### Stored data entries
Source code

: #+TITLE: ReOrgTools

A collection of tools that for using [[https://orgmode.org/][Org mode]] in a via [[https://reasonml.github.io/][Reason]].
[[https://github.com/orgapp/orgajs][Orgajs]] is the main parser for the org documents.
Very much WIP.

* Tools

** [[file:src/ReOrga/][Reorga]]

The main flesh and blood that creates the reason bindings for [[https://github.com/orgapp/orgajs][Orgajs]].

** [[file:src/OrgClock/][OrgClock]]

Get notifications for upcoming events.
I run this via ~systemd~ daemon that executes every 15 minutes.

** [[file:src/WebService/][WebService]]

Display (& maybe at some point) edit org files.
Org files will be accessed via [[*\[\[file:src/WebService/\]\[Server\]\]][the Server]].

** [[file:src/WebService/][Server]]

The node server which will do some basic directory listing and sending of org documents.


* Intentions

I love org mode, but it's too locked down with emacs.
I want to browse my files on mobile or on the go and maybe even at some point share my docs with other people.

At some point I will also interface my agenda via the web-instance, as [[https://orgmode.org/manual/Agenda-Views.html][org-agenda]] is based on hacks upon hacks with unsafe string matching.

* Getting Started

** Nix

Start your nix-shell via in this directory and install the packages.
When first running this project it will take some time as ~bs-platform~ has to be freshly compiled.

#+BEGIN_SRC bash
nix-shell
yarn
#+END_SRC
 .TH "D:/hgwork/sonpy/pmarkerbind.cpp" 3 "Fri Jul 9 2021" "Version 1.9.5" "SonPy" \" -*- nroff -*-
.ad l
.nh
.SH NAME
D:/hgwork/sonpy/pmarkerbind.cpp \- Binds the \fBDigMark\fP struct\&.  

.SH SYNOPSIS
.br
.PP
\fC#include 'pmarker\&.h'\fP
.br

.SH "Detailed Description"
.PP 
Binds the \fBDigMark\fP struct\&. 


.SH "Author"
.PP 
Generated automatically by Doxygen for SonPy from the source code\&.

### What is required
Which lines in the records above contain the word "orgajs"? Copy each one.

### Solved problem
[[https://github.com/orgapp/orgajs][Orgajs]] is the main parser for the org documents.
The main flesh and blood that creates the reason bindings for [[https://github.com/orgapp/orgajs][Orgajs]].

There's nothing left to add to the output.